ASSIGNMENT:
Count up the lines below in which the string "śledztwa" appears. The reply should be that number alone.

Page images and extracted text
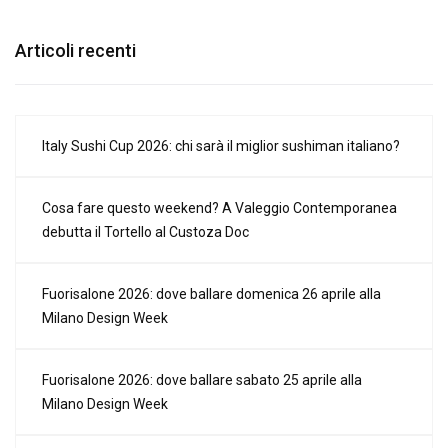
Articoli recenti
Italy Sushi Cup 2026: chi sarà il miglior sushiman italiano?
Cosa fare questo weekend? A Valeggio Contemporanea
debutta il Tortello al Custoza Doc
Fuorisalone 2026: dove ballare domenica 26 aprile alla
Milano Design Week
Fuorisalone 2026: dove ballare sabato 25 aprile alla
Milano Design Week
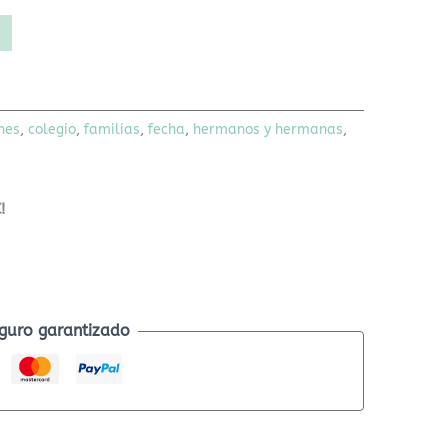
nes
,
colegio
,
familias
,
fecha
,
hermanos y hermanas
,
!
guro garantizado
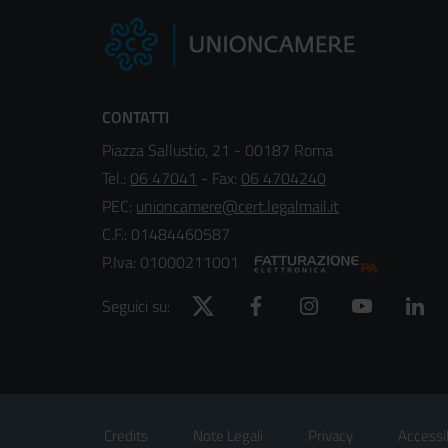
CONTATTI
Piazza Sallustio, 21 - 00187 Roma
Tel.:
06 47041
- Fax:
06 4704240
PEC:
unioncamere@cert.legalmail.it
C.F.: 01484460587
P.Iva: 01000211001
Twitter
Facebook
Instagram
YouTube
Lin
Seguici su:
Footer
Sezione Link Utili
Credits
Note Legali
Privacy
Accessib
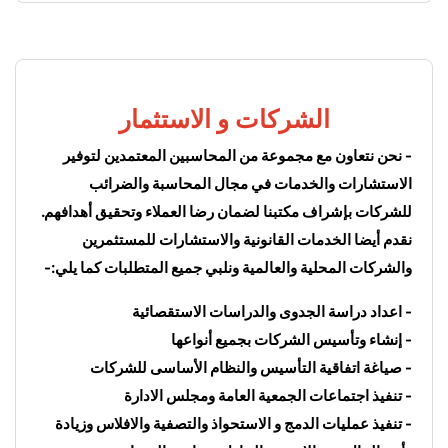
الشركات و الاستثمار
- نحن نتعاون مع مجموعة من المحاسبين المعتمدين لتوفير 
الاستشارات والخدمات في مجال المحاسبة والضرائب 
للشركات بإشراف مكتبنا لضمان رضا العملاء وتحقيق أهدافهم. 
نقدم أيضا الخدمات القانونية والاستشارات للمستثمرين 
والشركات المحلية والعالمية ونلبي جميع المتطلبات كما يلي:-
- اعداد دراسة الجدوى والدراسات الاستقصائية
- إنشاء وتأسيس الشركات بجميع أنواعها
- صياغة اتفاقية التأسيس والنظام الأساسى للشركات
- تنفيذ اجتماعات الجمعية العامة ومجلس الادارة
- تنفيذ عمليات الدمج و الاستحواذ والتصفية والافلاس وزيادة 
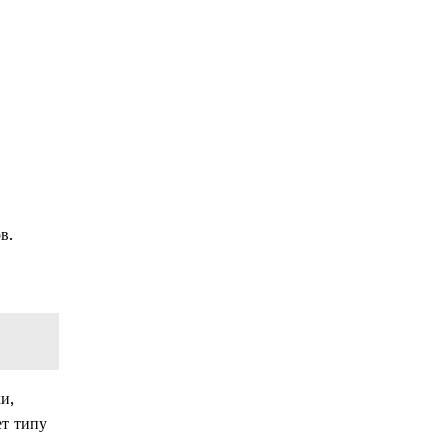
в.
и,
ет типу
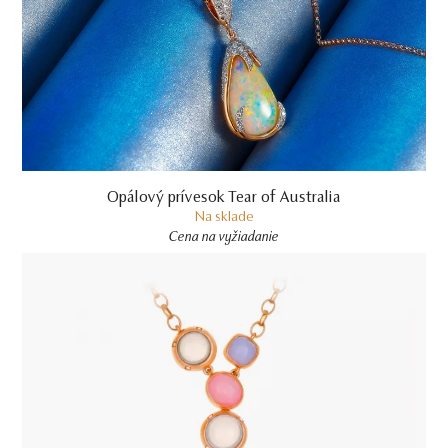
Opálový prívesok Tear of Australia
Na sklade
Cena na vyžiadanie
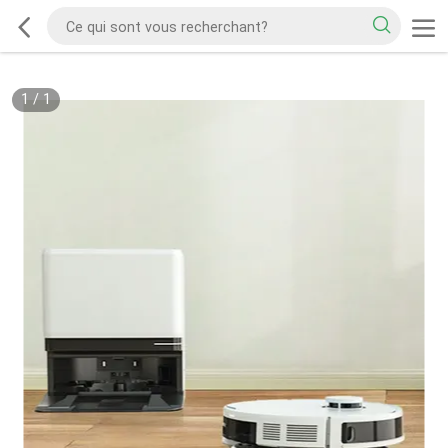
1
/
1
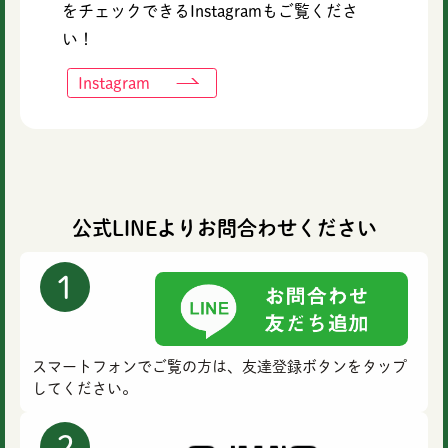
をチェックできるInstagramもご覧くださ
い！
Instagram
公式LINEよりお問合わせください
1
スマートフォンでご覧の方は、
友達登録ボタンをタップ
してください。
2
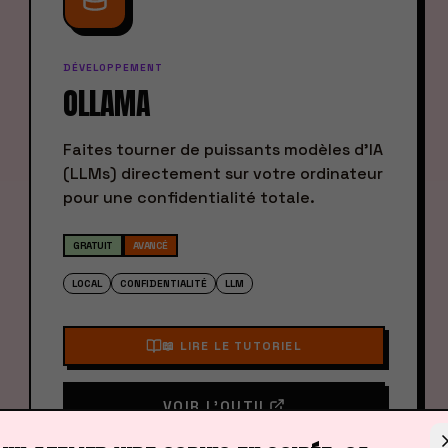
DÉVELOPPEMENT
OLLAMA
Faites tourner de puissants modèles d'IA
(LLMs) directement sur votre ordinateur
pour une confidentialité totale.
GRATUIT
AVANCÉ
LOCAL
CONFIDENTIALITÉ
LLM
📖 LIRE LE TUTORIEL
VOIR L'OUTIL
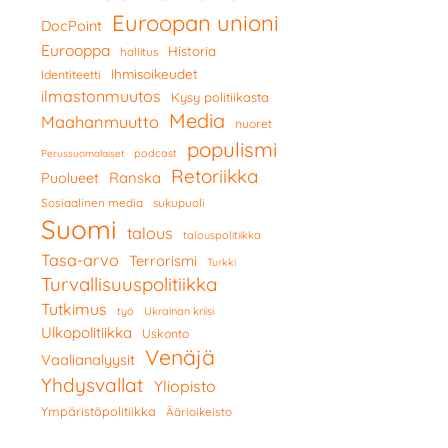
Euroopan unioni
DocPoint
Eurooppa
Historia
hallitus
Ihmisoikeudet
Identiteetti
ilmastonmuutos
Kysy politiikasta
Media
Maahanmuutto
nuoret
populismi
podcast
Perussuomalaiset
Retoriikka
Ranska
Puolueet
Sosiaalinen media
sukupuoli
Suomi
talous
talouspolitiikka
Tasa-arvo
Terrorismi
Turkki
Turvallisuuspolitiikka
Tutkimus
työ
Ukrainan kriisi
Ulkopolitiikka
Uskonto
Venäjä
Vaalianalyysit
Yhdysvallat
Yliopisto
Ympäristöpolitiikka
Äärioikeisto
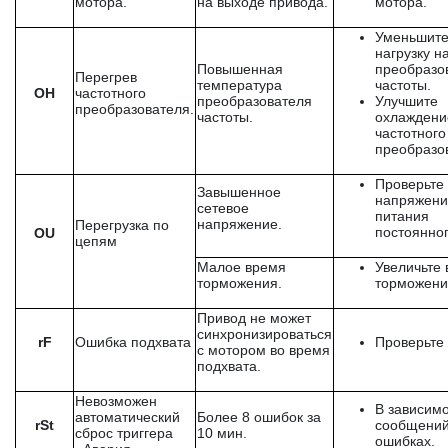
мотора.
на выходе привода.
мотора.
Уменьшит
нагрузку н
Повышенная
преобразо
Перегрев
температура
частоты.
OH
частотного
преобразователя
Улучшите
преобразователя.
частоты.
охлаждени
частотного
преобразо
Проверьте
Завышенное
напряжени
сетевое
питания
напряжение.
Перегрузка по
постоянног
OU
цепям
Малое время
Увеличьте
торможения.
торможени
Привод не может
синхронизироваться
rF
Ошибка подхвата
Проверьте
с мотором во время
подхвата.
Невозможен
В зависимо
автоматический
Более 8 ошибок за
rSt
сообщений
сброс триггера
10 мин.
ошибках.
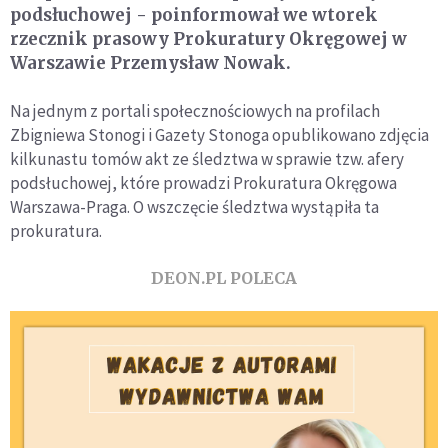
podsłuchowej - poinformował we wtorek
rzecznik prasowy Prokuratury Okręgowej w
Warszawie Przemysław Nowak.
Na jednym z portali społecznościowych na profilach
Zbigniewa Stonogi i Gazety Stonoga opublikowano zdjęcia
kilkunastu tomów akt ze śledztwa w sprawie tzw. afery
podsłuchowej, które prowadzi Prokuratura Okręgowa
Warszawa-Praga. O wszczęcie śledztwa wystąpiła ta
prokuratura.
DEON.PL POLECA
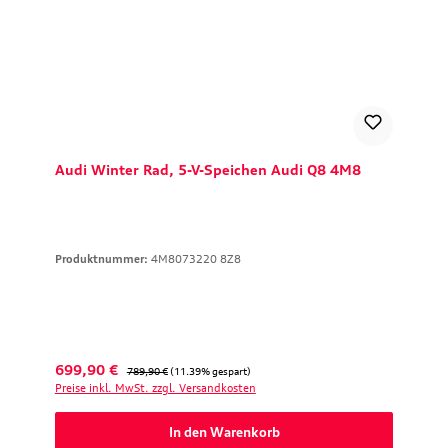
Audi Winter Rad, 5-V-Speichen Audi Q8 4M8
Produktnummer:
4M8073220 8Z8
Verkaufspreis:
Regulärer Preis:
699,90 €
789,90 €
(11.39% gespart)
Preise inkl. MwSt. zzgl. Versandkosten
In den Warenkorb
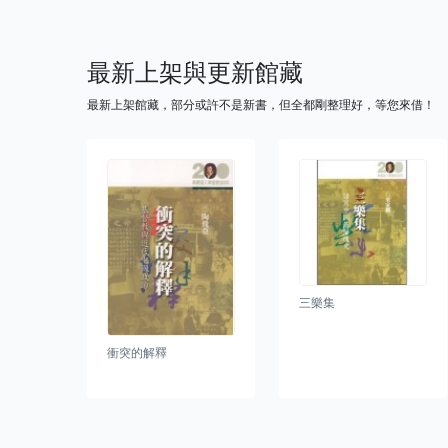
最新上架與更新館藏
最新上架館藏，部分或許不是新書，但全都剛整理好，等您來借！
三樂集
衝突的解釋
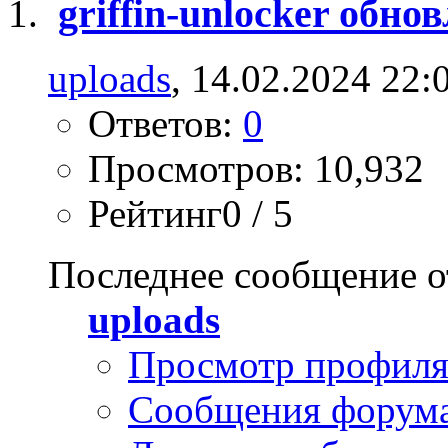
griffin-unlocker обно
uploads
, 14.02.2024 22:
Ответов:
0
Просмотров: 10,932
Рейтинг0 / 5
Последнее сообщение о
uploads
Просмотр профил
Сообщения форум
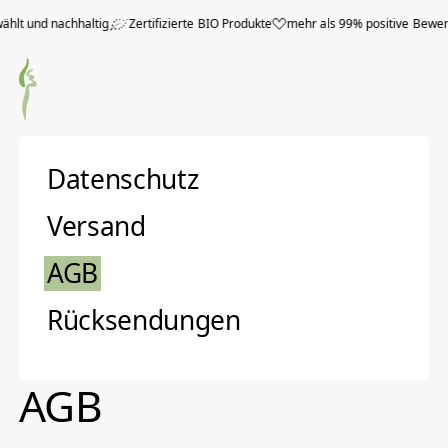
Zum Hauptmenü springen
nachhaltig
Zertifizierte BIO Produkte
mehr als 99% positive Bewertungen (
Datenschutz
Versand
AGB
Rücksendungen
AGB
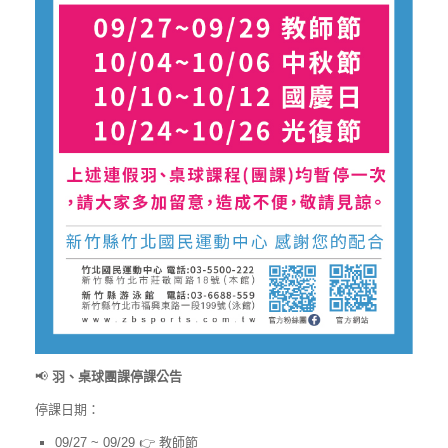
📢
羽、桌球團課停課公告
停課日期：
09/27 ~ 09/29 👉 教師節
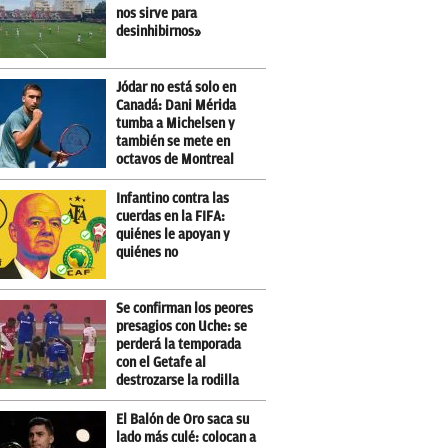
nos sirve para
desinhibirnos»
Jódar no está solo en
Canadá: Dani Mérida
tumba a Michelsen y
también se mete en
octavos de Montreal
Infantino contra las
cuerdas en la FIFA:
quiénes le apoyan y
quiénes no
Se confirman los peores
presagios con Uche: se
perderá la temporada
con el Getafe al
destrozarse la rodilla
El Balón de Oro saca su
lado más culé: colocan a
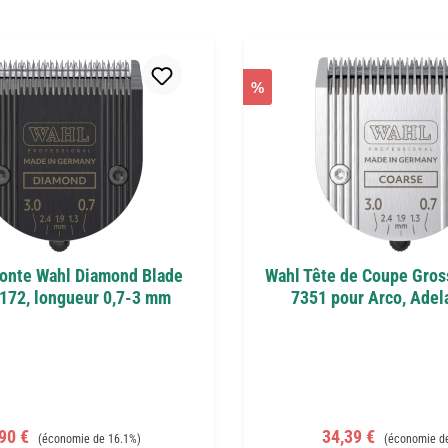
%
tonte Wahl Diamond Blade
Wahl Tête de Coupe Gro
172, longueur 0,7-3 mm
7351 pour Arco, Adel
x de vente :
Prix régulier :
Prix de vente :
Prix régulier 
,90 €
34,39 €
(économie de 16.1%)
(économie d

THE ANSWER:
2